::: Provided information :::

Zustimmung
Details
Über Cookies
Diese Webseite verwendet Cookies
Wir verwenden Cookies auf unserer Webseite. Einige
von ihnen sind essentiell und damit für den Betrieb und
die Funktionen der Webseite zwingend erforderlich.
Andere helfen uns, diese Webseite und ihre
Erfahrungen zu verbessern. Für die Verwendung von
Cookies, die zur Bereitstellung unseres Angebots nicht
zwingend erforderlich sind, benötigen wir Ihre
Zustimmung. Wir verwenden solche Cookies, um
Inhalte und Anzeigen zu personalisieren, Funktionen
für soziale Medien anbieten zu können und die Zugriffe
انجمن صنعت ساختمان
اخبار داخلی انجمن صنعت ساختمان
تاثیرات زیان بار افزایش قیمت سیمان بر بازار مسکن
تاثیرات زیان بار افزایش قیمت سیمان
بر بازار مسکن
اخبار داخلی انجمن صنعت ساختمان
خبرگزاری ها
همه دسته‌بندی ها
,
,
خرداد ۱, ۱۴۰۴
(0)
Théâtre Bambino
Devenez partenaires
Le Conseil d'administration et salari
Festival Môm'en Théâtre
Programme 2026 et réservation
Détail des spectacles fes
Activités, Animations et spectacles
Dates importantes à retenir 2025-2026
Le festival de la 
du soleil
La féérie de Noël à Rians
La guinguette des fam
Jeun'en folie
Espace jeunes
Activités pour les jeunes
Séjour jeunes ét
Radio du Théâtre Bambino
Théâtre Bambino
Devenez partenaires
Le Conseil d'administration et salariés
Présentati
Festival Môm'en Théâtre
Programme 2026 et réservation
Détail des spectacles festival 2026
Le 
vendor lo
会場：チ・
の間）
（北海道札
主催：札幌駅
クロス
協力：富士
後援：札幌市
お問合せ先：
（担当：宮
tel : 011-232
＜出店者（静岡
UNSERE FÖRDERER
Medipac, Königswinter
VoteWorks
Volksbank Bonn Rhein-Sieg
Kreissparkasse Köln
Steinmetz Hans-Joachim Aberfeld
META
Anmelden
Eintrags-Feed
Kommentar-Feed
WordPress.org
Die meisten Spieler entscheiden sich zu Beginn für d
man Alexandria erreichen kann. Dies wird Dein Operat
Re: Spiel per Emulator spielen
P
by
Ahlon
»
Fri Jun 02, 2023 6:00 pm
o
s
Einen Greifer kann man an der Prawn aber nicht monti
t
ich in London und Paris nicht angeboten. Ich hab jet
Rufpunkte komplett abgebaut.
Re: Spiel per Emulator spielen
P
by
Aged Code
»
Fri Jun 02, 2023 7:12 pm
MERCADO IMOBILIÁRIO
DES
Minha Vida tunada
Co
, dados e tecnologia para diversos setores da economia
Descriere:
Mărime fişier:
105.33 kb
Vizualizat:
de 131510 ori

:::

Work through the records line by line and tally those that include the word "verwenden". Give the number alone.

2